Nos mercados mais desenvolvidos, a pressão sobre os CFOs cresceu de tal modo que há casos de executivos badalados abandonando seus postos. Em entrevista à revista Fortune, Alvaro de Molina disse ter deixado o cargo de CFO do Bank of America no fim de 2006, depois de 18 meses, por achar que o trabalho havia se tornado “sufocante” e “menos divertido”. Ele é um dos, pelo menos, 12 diretores financeiros de companhias do ranking Fortune 50 que abriram mão de suas posições em 2006.

No Brasil, por enquanto, o ar ainda não está tão asfixiante para o CFO. Mas os executivos estão sentindo na pele a dose extra de responsabilidades. O paulistano Jaime Rebelo, de 49 anos, contador de formação, nunca enfrentou tantas atribuições no trabalho. E olha que sua trajetória profissional começou cedo. Aos 15, foi contratado pela fabricante de filtros Mann para ser office-boy. Em uma semana galgou o posto de assistente administrativo e não parou mais. Acumulou passagens em multinacionais como Dupont, Motorola — onde ocupou o cargo de CFO — e TIM, da qual saiu como diretor de serviços administrativos e financeiros. Há um ano é diretor financeiro e de RI da Fertilizantes Heringer. Descreve orgulhoso a ascensão da empresa, cujo valor de mercado era de R$ 830 milhões na oferta pública inicial (IPO), em 12 de abril de 2007, e chegou a bater em R$ 1,3 bilhão, em 21 de setembro último. Mas o sucesso também tem seu preço. Ser CFO de uma companhia listada em bolsa é algo “absurdamente mais complexo” do que atuar numa empresa de capital fechado, admite. “Tenho de prestar contas para muito mais gente. O desafio é bem maior.”

SOB FOGO CRUZADO — Se antes Rebelo dava satisfações, basicamente, à companhia, agora ele tem pela frente a Comissão de Valores Mobiliários (CVM), a Bovespa e mais um batalhão de investidores e analistas prontos a questioná-lo. Outros agentes da recente mudança de postura dos CFOs são os agressivos fundos de private equity, que apostam suas fichas em empresas fechadas para lucrarem no IPO. “Eles estão exigindo a modernização da gestão, fazendo com que executivos sejam mais cobrados pelos controles internos e por compliance”, diz Walter de Barros.

Quando José Eurico de Carvalho, de 43 anos, assumiu a diretoria financeira da Klabin Segall, em 1997, nem imaginava que a construtora estrearia na bolsa de valores nove anos mais tarde. Nesse meio tempo, teve de aprender a realidade do mercado de capitais e a se pôr no lugar de acionistas minoritários. Sua gama de relacionamentos se ampliou. Hoje, a atividade de RI já ocupa 40% de seu tempo na empresa. Além de fazer milagres com o relógio, Eurico também teve de aperfeiçoar o jogo de cintura para contornar os humores e os rumores “infundados” do mercado. Ele diz que são freqüentes as fofocas que podem manchar a imagem da companhia. “Você precisa constantemente transmitir segurança e confiança. Tive de desenvolver habilidades políticas”, conta.

» **Extrato de dados**:
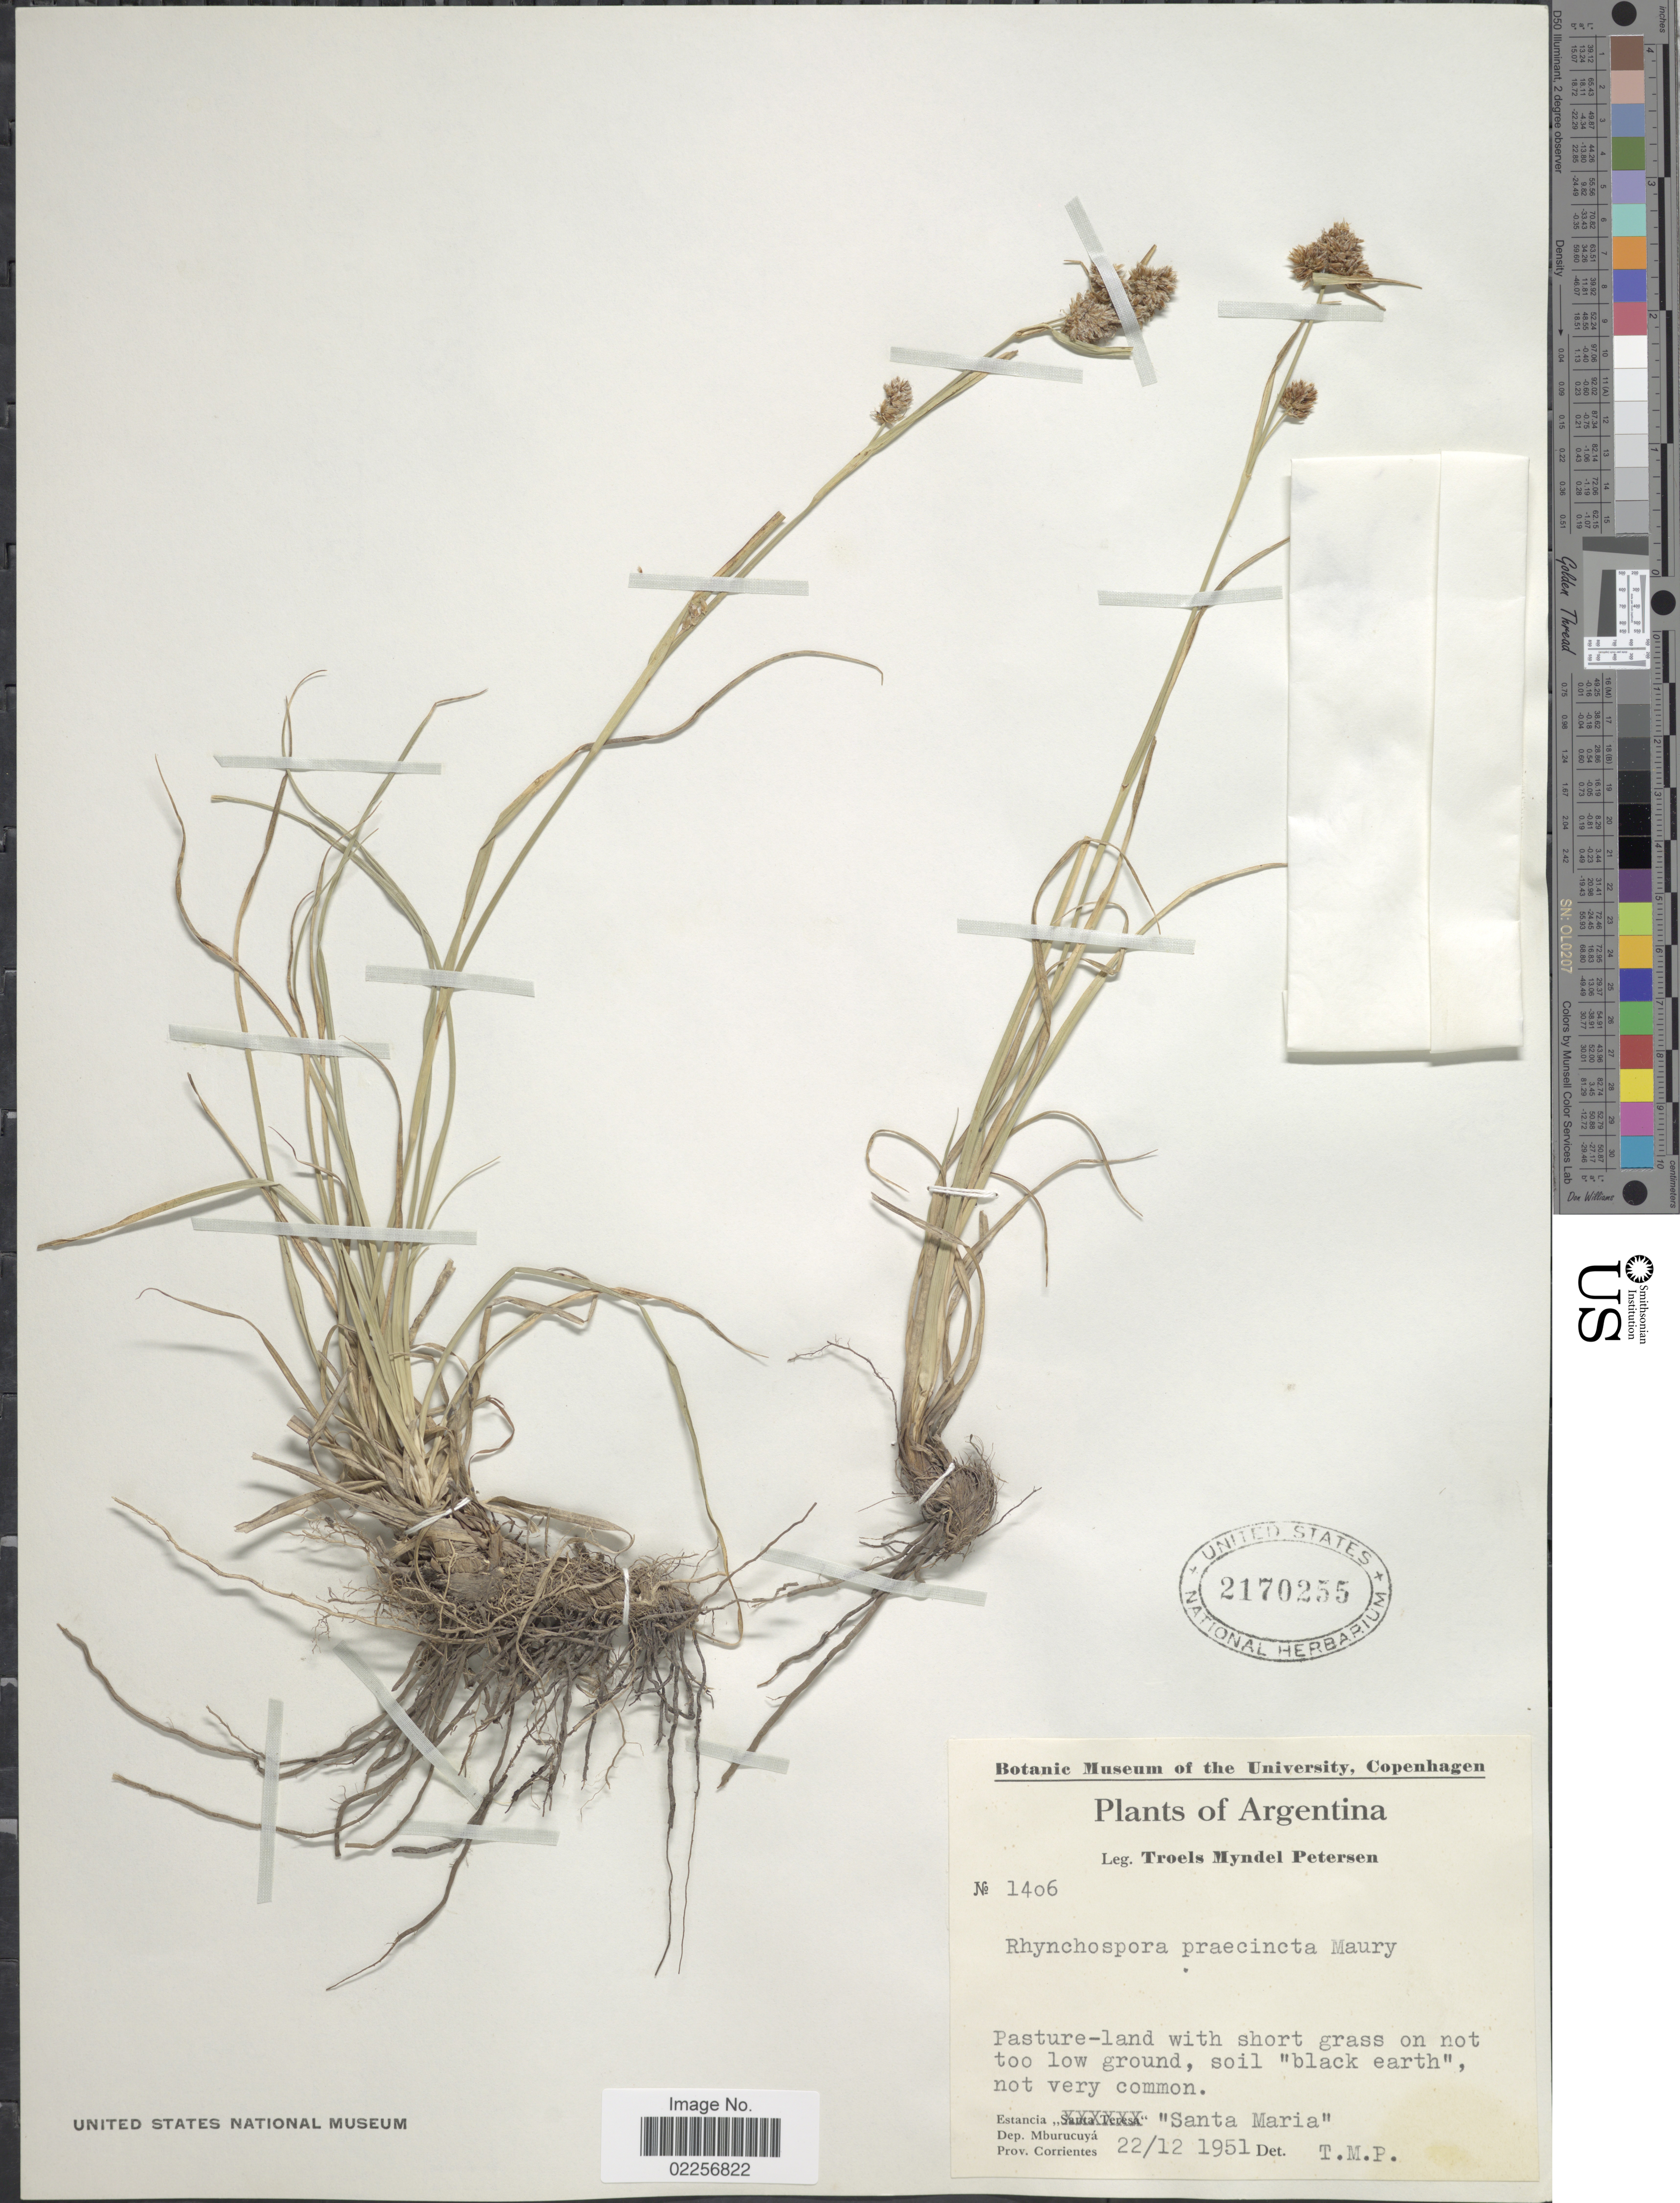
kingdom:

--

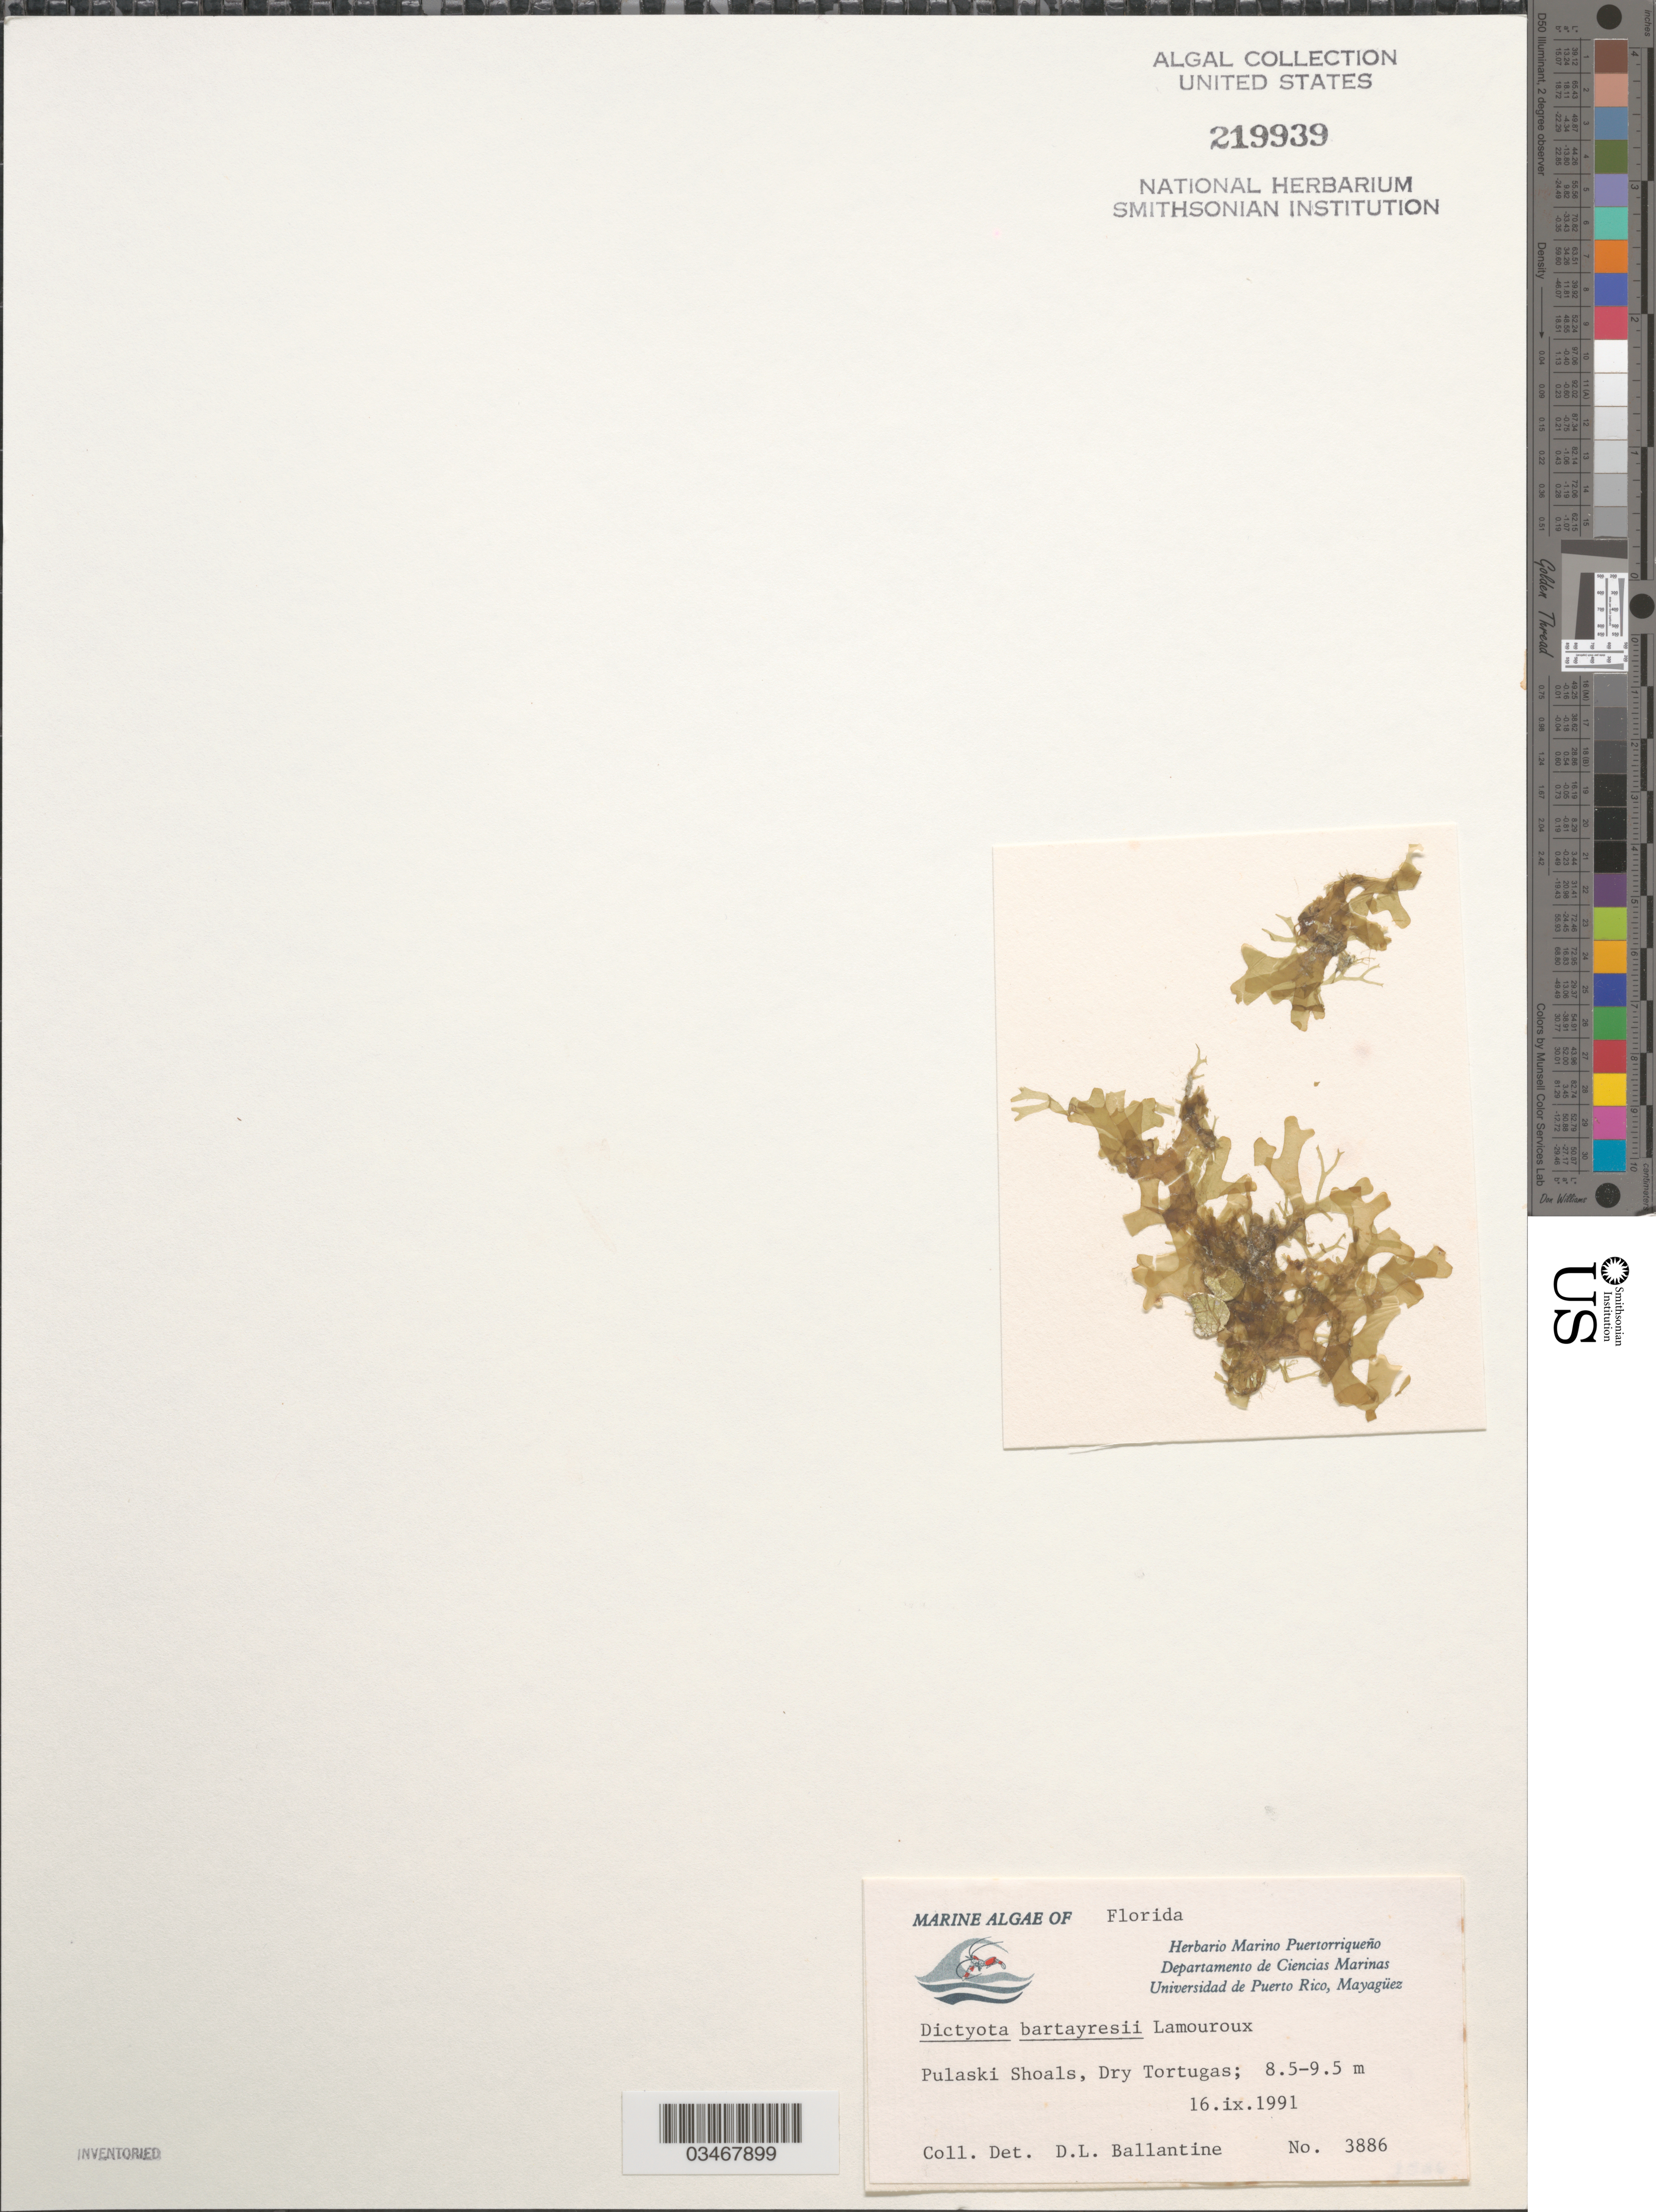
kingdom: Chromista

» **Instrução escrita 1**:
Como fica em inglês a frase "No Brasil, por enquanto, o ar ainda não está tão asfixiante para o CFO." do texto da página?
» **Instrução escrita 2**:
Responda, com base no texto da página:
(a) Por quantos meses Alvaro de Molina ocupou o cargo de CFO do Bank of America?
(b) Com que idade Jaime Rebelo foi contratado pela Mann?
(c) Em que ano José Eurico de Carvalho assumiu a diretoria financeira da Klabin Segall?
» **Instrução escrita 3**:
Transcreva do texto da página tudo, desde "SOB FOGO CRUZADO" até "Walter de Barros.".

» **Resposta escrita 1**:
In Brazil, for now, the air is not yet so stifling for the CFO.

» **Resposta escrita 2**:
(a) 18 meses.
(b) Aos 15 anos.
(c) Em 1997.

» **Resposta escrita 3**:
SOB FOGO CRUZADO — Se antes Rebelo dava satisfações, basicamente, à companhia, agora ele tem pela frente a Comissão de Valores Mobiliários (CVM), a Bovespa e mais um batalhão de investidores e analistas prontos a questioná-lo. Outros agentes da recente mudança de postura dos CFOs são os agressivos fundos de private equity, que apostam suas fichas em empresas fechadas para lucrarem no IPO. “Eles estão exigindo a modernização da gestão, fazendo com que executivos sejam mais cobrados pelos controles internos e por compliance”, diz Walter de Barros.